Podrás imaginar la desesperación que experimenté en ese instante, y el resto de ese día, y los siguientes. Esa llamada me hundió por completo; si lo estaba llevando regular, y a duras penas podía decir que me estaba recuperando, que conseguía olvidarla, después de eso ya no pude más. Fue un acto de gran crueldad por su parte, aunque quizá ella pensó que era lo contrario. ¿Y por qué en ese momento, transcurridos meses desde aquella noche? No entendía nada. Estaba demacrado, me lo decían en el trabajo, y mis amigos, y mi familia, a la que procuraba evitar para que no me vieran arrastrarme como lo hacía. Vivía penando, me limitaba a sobrevivir, pálido y ojeroso, deprimido, perdida la noción de la realidad y del tiempo, siempre distraído, incapaz de hilar pensamientos. Casi perdí el trabajo, y tuve que cogerme una baja médica. Estuve tomando antidepresivos y me costó mucho rehacer una vida normal. No tanto porque no pudiera como porque no quería. Es lo que ocurre en estos casos: nuestra mente nos traiciona. Nos esforzamos mucho en autodestruirnos cuando nuestros planes nos fallan, cuando la imagen ideal que teníamos de lo que sería nuestra vida se demuestra ilusoria. Por mucho que no dependa de nosotros.

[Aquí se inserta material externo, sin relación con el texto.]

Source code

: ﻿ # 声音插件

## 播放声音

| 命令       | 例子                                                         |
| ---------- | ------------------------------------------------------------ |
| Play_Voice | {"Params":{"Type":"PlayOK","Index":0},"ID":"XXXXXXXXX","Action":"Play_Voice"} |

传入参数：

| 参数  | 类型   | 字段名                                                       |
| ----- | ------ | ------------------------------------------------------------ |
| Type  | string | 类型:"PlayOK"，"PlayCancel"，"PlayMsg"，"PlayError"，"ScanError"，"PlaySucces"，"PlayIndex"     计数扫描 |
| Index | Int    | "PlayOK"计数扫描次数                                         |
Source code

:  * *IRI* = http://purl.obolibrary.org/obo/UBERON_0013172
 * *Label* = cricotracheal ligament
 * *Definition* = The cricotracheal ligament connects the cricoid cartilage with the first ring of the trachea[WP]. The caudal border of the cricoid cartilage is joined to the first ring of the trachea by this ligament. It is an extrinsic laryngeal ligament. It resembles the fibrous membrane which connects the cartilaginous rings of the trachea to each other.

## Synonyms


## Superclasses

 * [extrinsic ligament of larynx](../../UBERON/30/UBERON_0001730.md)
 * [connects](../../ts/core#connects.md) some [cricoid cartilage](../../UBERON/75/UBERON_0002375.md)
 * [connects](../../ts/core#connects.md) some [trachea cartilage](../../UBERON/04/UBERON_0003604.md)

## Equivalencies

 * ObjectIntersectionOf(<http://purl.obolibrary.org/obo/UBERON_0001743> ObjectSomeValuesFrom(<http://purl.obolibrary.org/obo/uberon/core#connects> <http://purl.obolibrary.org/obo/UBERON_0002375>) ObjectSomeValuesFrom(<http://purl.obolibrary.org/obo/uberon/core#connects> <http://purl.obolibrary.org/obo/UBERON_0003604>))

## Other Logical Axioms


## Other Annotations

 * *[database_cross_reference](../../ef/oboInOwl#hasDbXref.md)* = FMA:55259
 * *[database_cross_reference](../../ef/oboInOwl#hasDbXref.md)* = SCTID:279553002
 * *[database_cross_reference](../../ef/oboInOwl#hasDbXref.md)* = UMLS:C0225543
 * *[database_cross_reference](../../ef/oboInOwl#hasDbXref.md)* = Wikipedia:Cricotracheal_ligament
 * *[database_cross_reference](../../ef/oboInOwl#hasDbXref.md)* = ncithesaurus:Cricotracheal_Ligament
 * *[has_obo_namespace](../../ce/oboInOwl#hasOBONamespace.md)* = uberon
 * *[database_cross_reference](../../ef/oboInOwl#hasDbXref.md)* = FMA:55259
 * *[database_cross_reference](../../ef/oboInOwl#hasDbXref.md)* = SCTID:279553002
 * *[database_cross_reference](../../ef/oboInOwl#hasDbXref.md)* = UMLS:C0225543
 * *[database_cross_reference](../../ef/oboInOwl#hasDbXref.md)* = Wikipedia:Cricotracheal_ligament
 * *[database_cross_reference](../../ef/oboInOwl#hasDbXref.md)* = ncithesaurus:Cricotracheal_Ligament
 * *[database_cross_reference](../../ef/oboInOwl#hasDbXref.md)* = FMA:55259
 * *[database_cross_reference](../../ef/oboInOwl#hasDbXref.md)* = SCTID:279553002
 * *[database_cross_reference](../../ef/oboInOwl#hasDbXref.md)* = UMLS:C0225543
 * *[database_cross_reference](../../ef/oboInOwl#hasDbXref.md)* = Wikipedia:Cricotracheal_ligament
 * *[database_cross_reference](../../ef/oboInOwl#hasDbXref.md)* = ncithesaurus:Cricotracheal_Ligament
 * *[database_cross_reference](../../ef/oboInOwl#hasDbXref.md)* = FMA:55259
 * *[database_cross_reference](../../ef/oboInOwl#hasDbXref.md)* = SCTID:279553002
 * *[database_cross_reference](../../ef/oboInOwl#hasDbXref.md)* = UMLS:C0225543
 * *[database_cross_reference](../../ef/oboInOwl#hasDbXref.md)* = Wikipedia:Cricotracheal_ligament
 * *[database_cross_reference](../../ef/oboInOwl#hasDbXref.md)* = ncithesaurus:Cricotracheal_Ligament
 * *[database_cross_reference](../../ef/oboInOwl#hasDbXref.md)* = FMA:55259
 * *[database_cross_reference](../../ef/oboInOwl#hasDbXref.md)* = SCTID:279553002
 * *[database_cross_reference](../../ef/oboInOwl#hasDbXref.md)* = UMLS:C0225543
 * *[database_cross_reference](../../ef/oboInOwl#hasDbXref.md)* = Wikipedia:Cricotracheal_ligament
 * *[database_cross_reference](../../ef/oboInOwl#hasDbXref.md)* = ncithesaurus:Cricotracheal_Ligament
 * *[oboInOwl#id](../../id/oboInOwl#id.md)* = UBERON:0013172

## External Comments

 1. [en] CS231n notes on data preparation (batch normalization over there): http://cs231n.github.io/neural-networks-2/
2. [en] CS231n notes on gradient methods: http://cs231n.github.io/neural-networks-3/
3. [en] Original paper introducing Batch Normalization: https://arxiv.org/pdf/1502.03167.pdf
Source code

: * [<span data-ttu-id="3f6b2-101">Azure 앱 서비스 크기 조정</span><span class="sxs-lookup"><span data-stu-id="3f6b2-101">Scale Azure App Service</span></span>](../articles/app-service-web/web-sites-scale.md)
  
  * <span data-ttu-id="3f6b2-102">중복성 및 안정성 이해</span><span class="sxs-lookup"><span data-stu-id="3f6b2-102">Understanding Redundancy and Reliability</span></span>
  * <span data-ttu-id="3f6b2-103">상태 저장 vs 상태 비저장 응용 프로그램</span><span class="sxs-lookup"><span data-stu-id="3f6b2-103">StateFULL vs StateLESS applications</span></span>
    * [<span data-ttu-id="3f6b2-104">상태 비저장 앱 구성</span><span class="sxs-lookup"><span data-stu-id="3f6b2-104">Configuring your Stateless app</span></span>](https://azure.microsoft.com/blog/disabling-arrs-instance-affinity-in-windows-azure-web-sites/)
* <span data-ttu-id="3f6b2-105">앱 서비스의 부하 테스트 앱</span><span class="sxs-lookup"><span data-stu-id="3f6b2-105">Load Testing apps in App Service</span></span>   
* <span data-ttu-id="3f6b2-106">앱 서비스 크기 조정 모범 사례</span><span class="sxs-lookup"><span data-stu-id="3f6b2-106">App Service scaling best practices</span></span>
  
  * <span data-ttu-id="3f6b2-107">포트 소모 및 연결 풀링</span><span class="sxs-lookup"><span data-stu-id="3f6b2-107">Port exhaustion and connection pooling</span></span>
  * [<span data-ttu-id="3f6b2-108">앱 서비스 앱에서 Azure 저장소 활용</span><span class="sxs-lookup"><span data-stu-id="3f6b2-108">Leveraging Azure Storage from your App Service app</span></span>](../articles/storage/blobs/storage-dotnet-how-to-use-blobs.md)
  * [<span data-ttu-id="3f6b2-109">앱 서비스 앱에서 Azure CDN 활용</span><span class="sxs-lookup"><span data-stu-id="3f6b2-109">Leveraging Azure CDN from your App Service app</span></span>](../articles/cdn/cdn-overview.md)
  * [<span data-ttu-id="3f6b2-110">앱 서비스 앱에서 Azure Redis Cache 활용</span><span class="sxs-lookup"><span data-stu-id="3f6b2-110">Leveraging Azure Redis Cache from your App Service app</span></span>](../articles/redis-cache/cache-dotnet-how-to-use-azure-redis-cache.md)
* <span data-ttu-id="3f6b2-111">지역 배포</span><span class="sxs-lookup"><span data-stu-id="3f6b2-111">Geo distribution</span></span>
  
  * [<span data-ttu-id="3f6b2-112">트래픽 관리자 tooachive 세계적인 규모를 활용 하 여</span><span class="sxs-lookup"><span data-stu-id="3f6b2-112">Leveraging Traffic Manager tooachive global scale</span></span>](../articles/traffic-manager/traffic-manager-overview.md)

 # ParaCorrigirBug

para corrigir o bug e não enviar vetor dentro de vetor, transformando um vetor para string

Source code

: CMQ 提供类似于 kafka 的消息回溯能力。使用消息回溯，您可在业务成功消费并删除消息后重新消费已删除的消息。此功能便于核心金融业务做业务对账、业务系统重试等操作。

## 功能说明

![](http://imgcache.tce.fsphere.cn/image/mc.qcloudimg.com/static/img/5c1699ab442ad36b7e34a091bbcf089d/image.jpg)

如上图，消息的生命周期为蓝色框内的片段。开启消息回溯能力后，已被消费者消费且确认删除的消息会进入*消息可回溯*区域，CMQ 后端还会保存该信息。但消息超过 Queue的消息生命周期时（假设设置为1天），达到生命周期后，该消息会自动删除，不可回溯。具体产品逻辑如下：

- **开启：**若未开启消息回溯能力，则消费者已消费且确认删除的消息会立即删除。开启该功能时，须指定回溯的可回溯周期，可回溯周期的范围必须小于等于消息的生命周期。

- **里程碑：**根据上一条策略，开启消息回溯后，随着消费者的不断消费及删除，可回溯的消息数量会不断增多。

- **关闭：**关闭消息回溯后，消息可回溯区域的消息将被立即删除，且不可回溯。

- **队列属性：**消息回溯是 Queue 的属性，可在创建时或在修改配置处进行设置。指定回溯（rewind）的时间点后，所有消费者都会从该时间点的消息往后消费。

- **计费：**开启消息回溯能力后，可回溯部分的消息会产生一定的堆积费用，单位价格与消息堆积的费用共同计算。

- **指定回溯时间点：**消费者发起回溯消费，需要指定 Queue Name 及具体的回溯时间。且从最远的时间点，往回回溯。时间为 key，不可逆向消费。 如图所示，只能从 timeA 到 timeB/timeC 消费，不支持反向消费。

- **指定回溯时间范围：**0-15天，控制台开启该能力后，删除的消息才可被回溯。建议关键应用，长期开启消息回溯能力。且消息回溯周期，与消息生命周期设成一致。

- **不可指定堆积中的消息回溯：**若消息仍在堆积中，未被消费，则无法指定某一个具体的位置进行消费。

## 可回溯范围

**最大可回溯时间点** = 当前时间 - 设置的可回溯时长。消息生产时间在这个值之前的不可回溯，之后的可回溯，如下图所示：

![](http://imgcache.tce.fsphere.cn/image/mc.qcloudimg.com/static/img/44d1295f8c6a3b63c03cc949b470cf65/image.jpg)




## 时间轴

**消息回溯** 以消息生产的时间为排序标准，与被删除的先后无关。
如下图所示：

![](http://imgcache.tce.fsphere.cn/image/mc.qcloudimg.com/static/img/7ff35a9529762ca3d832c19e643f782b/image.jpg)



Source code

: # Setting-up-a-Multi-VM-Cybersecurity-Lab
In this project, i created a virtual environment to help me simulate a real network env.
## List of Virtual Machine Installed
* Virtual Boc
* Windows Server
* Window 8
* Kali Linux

Pasaron como dos años, y las cosas ya estaban relativamente bien. Rehíce mi vida. Me iba bien en el trabajo; había ascendido y ya estaba a punto de ser nombrado socio. Tenía una relación estable con una mujer maravillosa y salíamos regularmente con un buen grupo de amigos. Podía permitirme ciertos caprichos que, al fin y al cabo, aun de un modo un tanto prosaico, son lo que entendemos por felicidad. Fue entonces cuando mi cabeza se hizo añicos. Creo que de forma irremediable. Un día, en el estudio, estaba leyendo un titular en Twitter, un enlace a una noticia llamativa, y pinché el enlace a un periódico digital. Para mi decepción, vi que llevaba a una noticia de hacía cuatro años. Material informativo caducado, de ese que las redes sociales tan a menudo venden como nuevo. Pero en esa misma página del periódico online había otra columna que hablaba de una mujer fallecida en un accidente de tráfico, de madrugada. No pude evitar fijarme en ella, sin saber por qué; simplemente me atrajo. Ni en el titular ni el subtítulo de la noticia figuraba el nombre de la fallecida, pero sí unas iniciales que coincidían con las de Laura. Eso no significaba gran cosa, pero el corazón empezó a latirme como cuando la vi en la cafetería, como cuando recibí su última llamada. Incluso me mareé un poco, aunque no había razón alguna. La noticia era dos años anterior a nuestro encuentro, a aquel día tristemente memorable. Pero la abrí con un clic. Allí estaba. Era Laura. Los datos coincidían: nombre completo, edad, ciudad, profesión. Creyendo que me volvía loco, hice búsquedas en la red acerca de ese accidente, y entre los resultados me salió una foto de Laura, sin lugar a dudas ni equívocos. La familia anunciaba su funeral. Quedé aterrado, paralizado, como catatónico. Me encontraron en mi despacho un buen rato después; no sé cuánto tiempo transcurriría. Según me dijeron, tenía los ojos abiertos de par en par y perdidos en el infinito.

Ahora estoy en tratamiento psiquiátrico. Mi mente se ha quebrado, incapaz de comprender cómo pude estar con Laura aquel día. Un día dos años más tarde de su muerte en un accidente de tráfico. El doctor cree que nada de esto sucedió jamás. Qué sabrá él.